● **WHAT THE EXERCISE ASKS**
Lay out the records below as a JSON list of strings, one string per line and no blank lines. Begin at the first line of the records, stop after the line that contains "0: (388, 127)", and leave the pictures out of your answer.

#### EXTRACTED RECORDS ####

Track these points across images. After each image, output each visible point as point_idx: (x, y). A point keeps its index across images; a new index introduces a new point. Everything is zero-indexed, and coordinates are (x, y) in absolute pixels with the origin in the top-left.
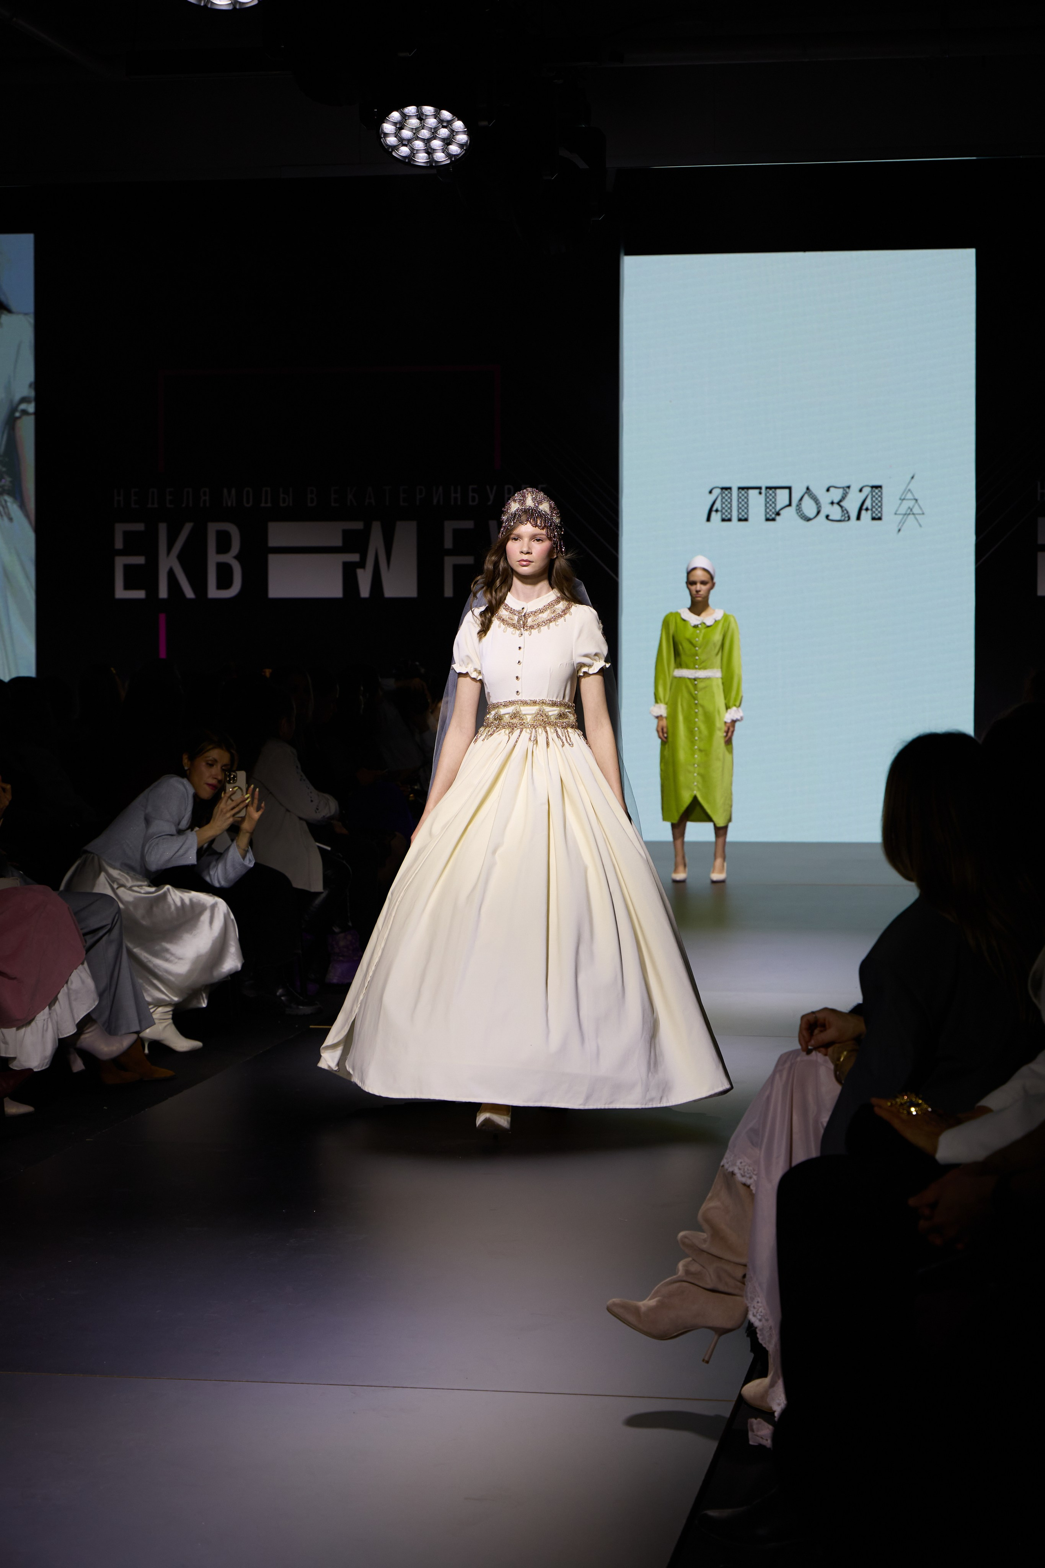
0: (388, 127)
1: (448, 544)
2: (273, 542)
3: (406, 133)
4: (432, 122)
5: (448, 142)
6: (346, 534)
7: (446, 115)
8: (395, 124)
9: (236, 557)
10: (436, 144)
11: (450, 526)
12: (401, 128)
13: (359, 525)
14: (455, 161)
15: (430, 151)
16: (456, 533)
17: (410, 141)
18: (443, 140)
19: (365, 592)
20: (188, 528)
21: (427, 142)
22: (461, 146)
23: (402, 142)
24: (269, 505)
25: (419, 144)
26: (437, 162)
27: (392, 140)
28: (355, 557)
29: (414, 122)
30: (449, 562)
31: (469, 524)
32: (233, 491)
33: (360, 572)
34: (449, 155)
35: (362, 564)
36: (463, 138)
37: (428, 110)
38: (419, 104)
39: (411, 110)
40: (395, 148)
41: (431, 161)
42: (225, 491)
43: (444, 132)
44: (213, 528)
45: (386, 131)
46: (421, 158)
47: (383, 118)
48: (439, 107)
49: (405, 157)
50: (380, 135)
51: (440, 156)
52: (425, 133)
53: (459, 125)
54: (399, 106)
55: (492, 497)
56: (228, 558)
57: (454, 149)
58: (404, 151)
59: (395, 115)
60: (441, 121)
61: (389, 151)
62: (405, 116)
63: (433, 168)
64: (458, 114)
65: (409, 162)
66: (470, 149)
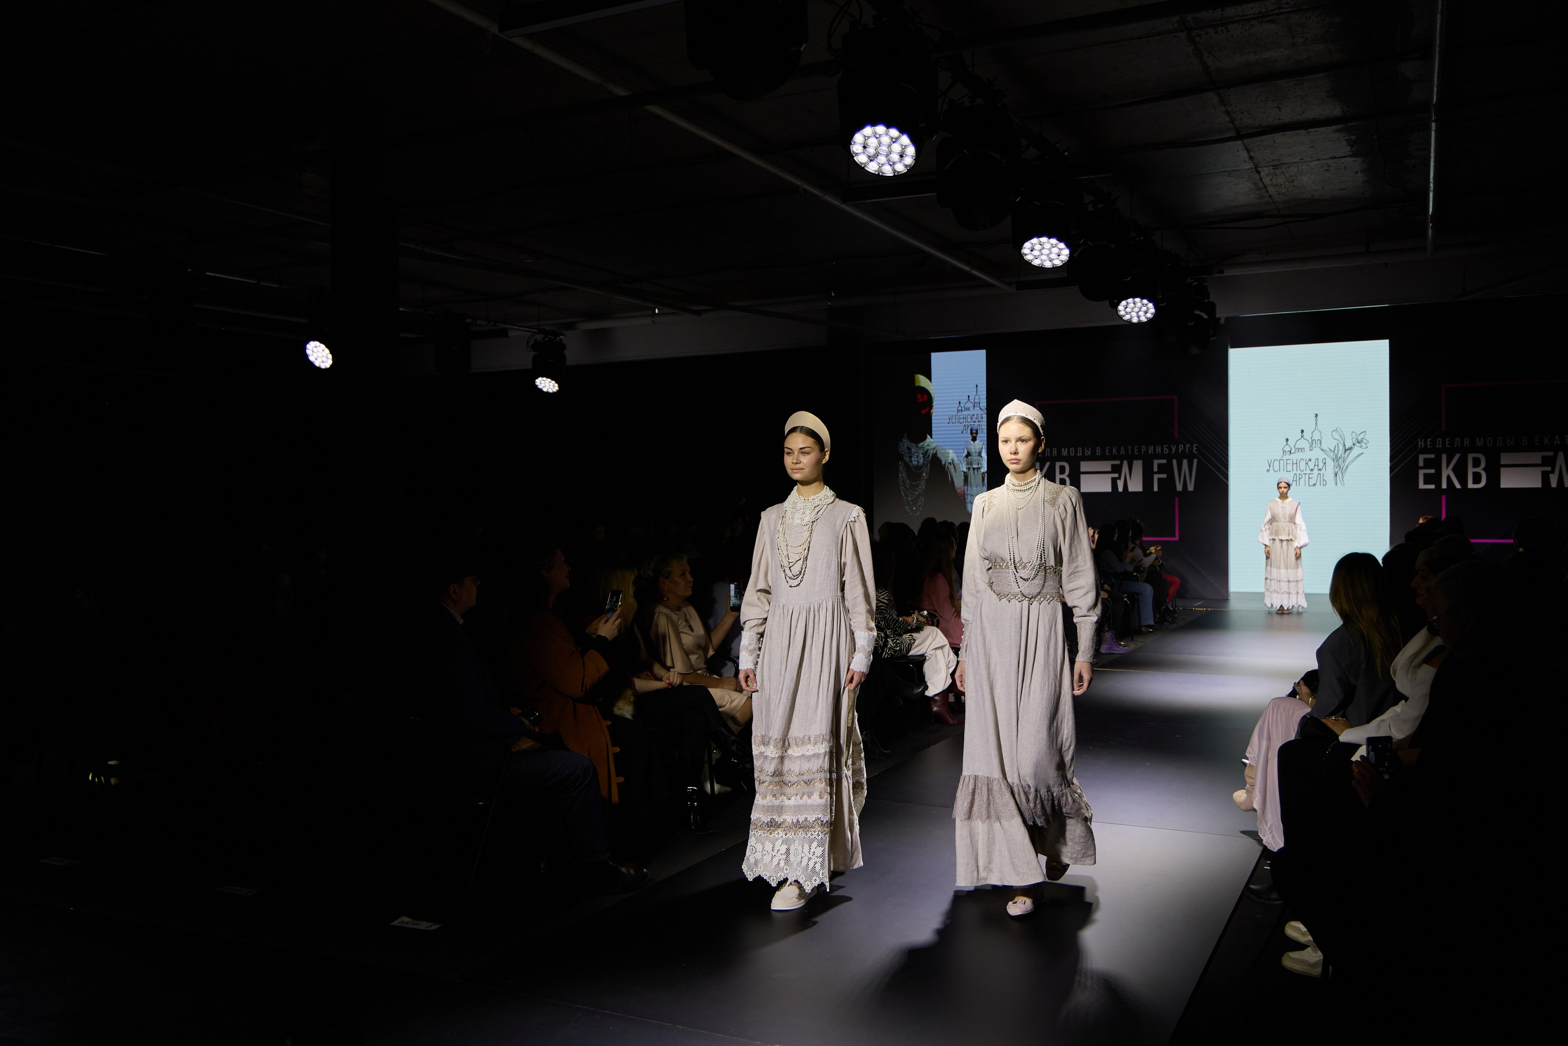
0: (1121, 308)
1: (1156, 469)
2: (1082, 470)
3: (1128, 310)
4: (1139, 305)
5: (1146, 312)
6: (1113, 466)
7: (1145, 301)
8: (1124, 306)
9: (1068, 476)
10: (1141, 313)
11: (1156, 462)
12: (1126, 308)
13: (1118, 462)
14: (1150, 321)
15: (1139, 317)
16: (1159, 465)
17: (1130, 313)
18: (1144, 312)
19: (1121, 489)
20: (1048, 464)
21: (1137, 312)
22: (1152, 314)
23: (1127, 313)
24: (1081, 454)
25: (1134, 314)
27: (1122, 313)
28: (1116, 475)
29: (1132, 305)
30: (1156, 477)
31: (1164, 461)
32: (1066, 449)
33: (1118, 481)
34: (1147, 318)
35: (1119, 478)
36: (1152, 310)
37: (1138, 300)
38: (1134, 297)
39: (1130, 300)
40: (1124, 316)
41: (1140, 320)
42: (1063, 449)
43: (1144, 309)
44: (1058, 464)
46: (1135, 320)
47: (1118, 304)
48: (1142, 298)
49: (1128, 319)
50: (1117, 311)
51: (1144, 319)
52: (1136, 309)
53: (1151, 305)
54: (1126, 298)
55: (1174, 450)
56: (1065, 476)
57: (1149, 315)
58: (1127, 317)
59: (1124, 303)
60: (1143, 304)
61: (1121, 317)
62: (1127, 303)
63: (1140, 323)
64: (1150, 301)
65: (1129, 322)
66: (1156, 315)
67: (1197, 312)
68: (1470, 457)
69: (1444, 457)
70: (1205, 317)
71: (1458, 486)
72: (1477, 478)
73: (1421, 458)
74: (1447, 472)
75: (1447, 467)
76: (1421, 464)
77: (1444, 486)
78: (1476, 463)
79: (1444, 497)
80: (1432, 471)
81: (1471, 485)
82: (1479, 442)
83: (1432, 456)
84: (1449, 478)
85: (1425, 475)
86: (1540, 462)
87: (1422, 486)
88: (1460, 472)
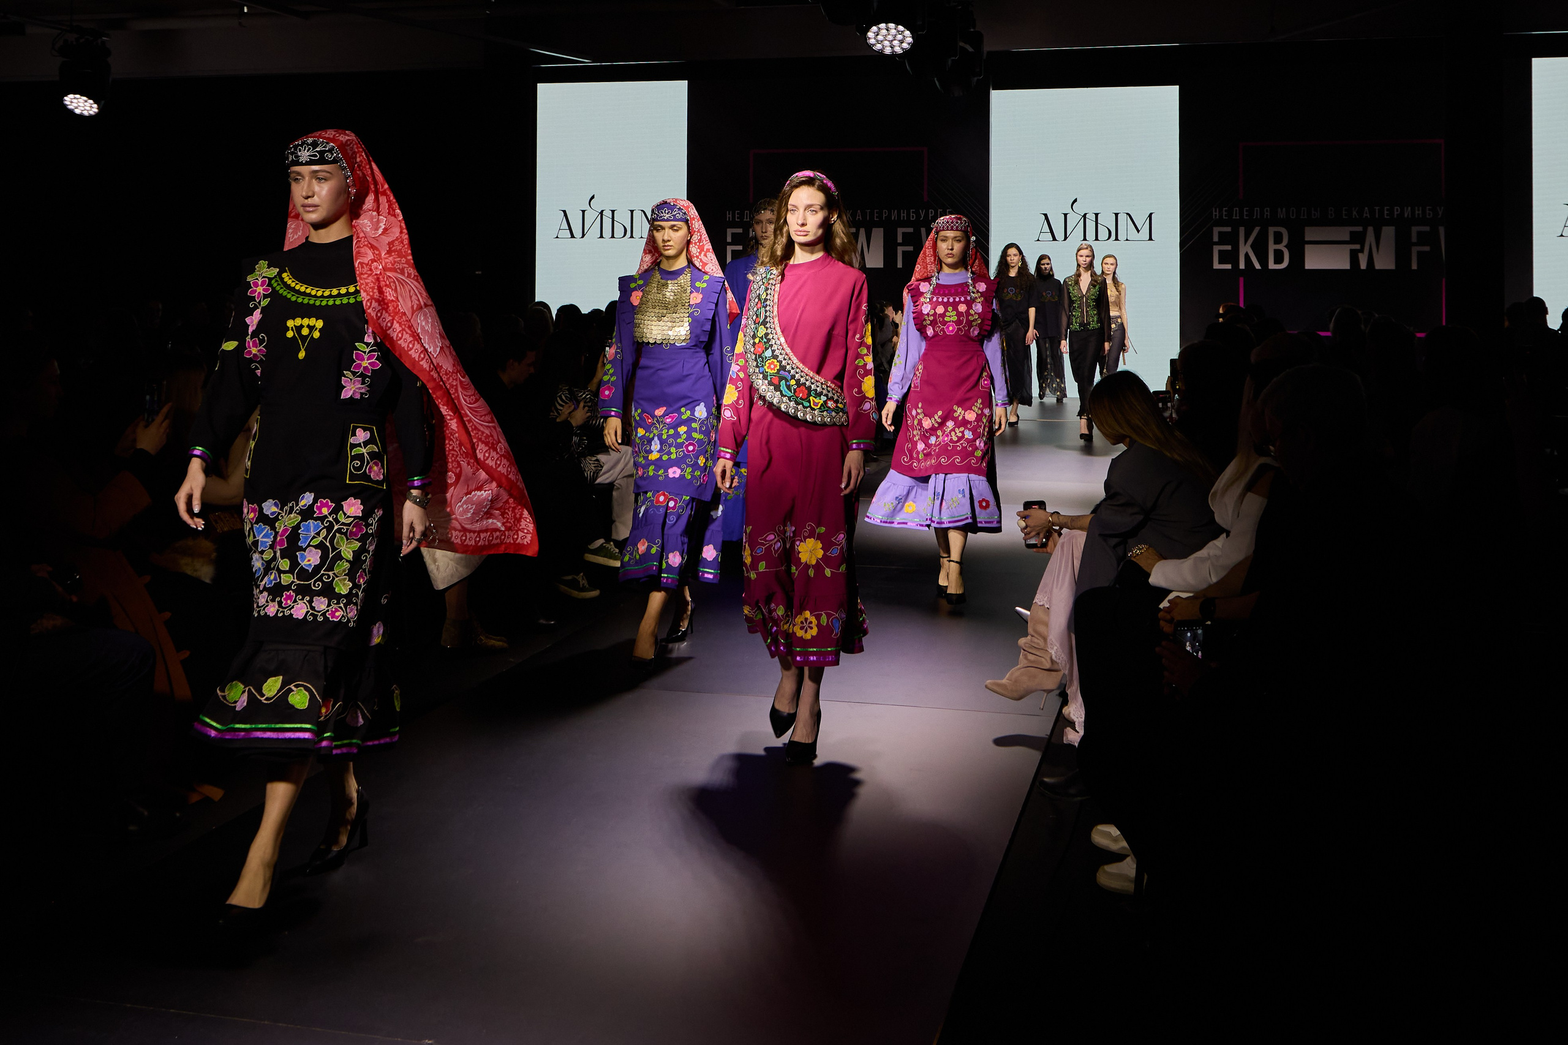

####

● **EXERCISE SOLUTION**
[
  "Track these points across images. After each image, output each visible point as point_idx: (x, y). A point keeps its index across images; a new index introduces a new point. Everything is zero-indexed, and coordinates are (x, y) in absolute pixels with the origin in the top-left.",
  "0: (388, 127)"
]